Moreover, in the California Public Records Act action at issue in Powers, the superior court proceeding that was subject to review by extraordinary writ was the initial and only proceeding to address the litigants’ California Public Records Act claim. By contrast, the proceedings to. which section 2337 applies are administrative mandate proceedings, in which, as noted, the superior court itself essentially provides a direct appeal from extensive quasi-judicial administrative proceedings. In a manner consistent with their significant interest in continuing to practice their profession, physicians are afforded a panoply of procedural safeguards at the administrative level, and the hearing before the administrative law judge is in many respects comparable to an initial trial before a superior court in an ordinary civil action. When a physician challenges a decision of the administrative law judge that has been adopted by the medical board, the parties may file the entire *674administrative record with the superior court (Code Civ. Proc., § 1094.5, subd. (a)), and that court determines whether the administrative body “has proceeded without, or in excess of jurisdiction; whether there was a fair trial; and whether there was any prejudicial abuse of discretion.” (Code Civ. Proc., § 1094.5, subd. (b).) If it is claimed that the administrative findings are not supported by the evidence, the court exercises its independent judgment. (Code Civ. Proc., § 1094.5, subd. (c); Yellen v. Board of Medical Quality Assurance (1985) 174 Cal.App.3d 1040, 1057-1058 [220 Cal.Rptr.2d 426].) In addition, the parties are entitled to a written decision upon request. (Code Civ. Proc., § 632.)
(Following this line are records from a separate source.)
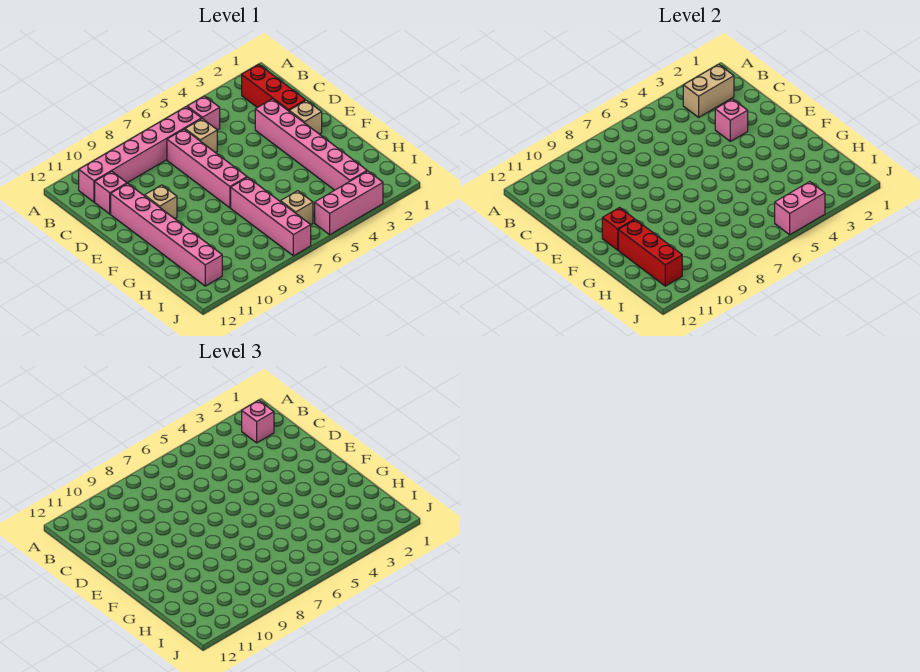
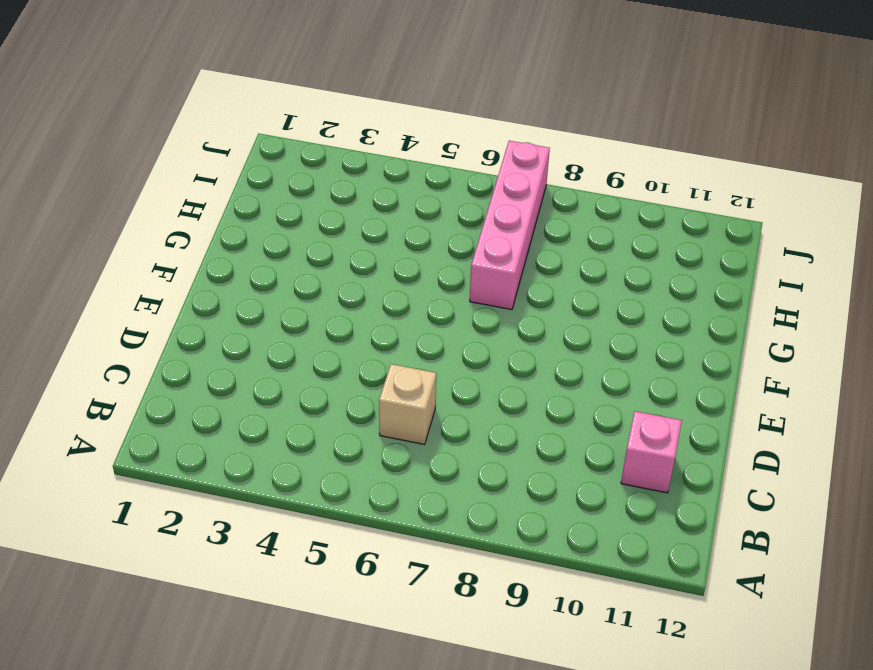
none -> red 1x3 brick [242,64,306,111]
none -> pink 1x1 brick [187,96,220,130]
none -> pink 1x6 brick [79,107,202,202]

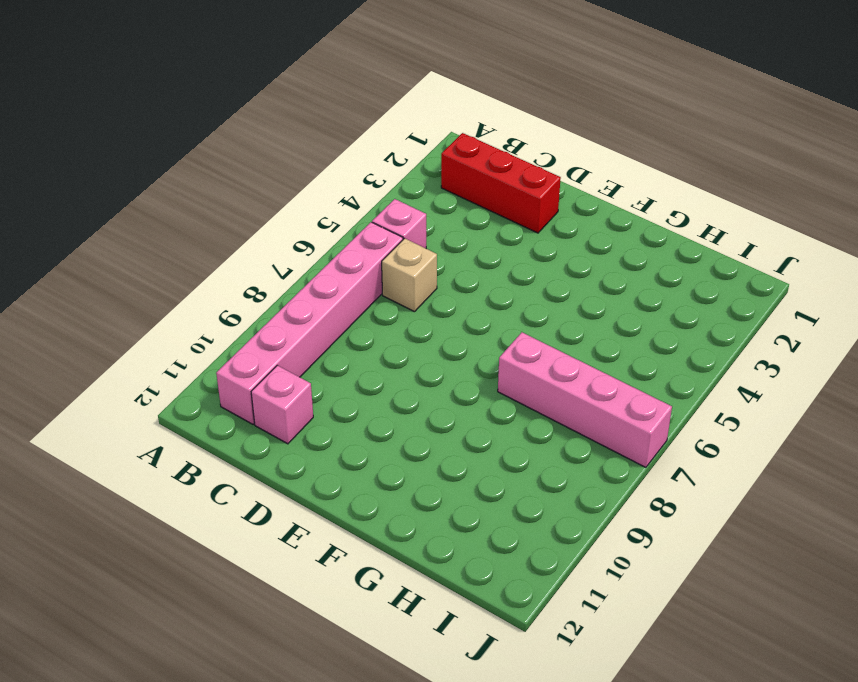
none -> pink 1x4 brick [167,129,247,208]
none -> pink 1x6 brick [255,99,367,190]
none -> pink 1x6 brick [111,184,222,286]

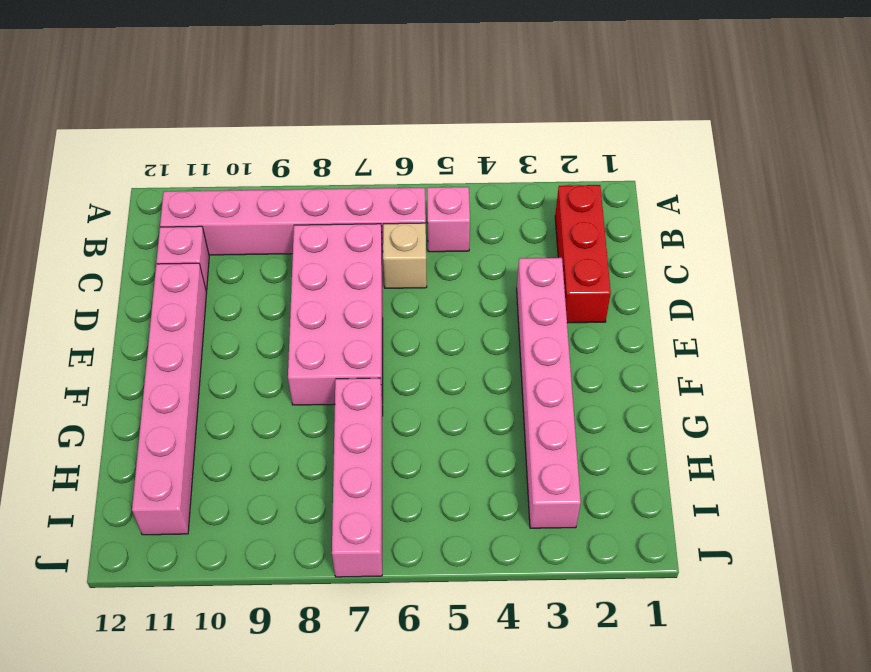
pink 2x4 brick [288,224,383,405] -> pink 1x4 brick [167,129,247,208]
none -> tan 1x1 brick [289,100,322,134]
none -> tan 1x1 brick [145,185,177,219]
none -> tan 1x1 brick [281,191,313,225]

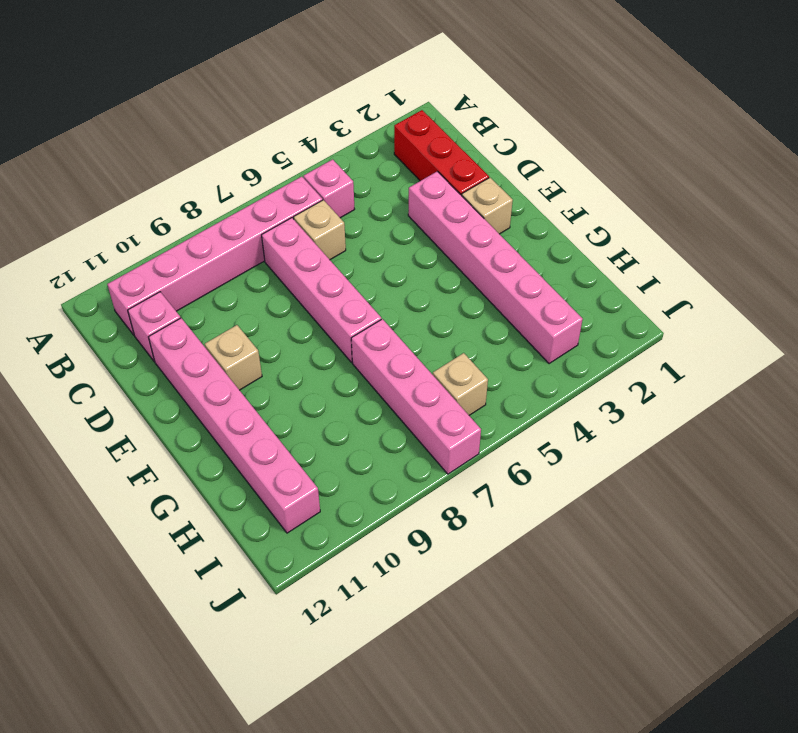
none -> pink 1x3 brick [315,171,383,235]
none -> tan 1x2 brick [683,64,734,117]
none -> pink 1x1 brick [715,99,748,141]

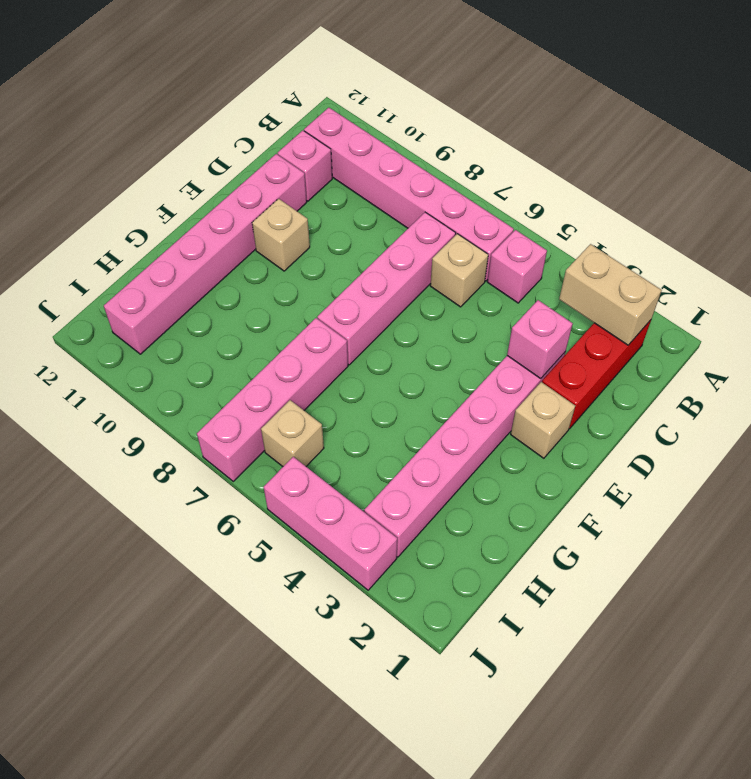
none -> red 1x1 brick [602,208,635,250]
none -> red 1x3 brick [618,220,682,286]
none -> pink 1x2 brick [775,182,825,235]

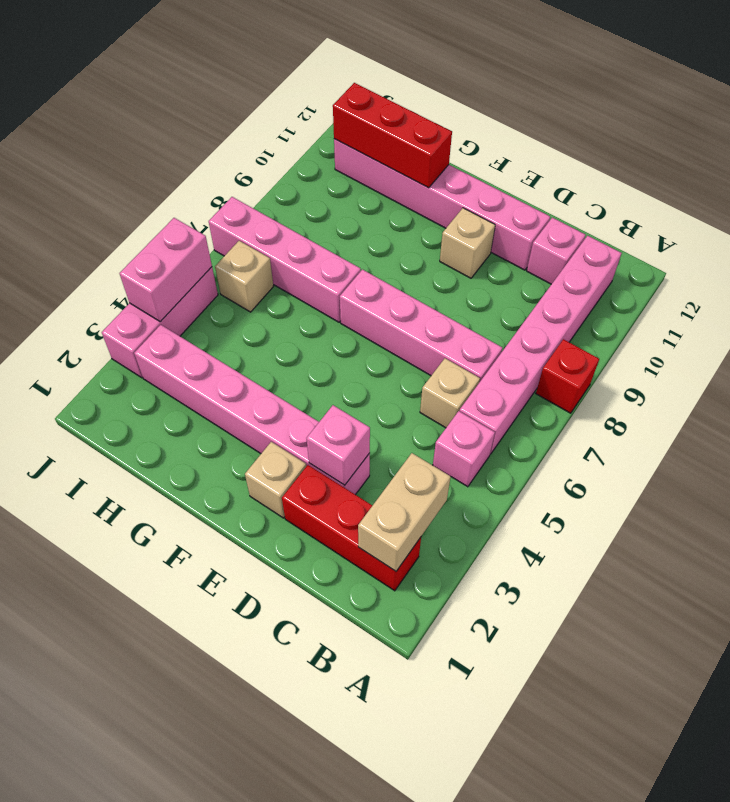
red 1x1 brick [536,339,599,413] -> red 1x1 brick moved to [602,208,635,250]
none -> pink 1x1 brick [242,400,274,443]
It is evident, accordingly, that the superior court entertains what is closely comparable to a direct appeal from the administrative decision. In this setting, the further appellate review that the physician may seek in the Court of Appeal provides a second check on any possible error. Accordingly, because the superior court already will have reviewed the administrative record in the manner described, the distinctions drawn by plaintiffs between California Public Records Act proceedings and the proceedings to which section 2337 applies do not demonstrate that limiting appellate review in the present context to extraordinary writ review imposes any greater intrusion on a party’s interests in adequate appellate review than tide procedures applicable in the California Public Records Act context.

In light of the extensive protections afforded physicians at the administrative level and, most particularly, at the superior court level, and considering the important public interest in imposing timely discipline upon physicians, I believe that exclusive review of a superior court judgment in an administrative mandate proceeding by extraordinary writ in these circumstances is “compatible with the particular issue or ruling subject to review and . . . , at the same time, serve[s] to promote a fair and efficient judicial system.” (Powers, supra, 10 Cal.4th at p. 123 (conc. opn. of George, J.).)

Having expressed these views, in future cases I shall be bound by the broader rule established by the majority in the present case.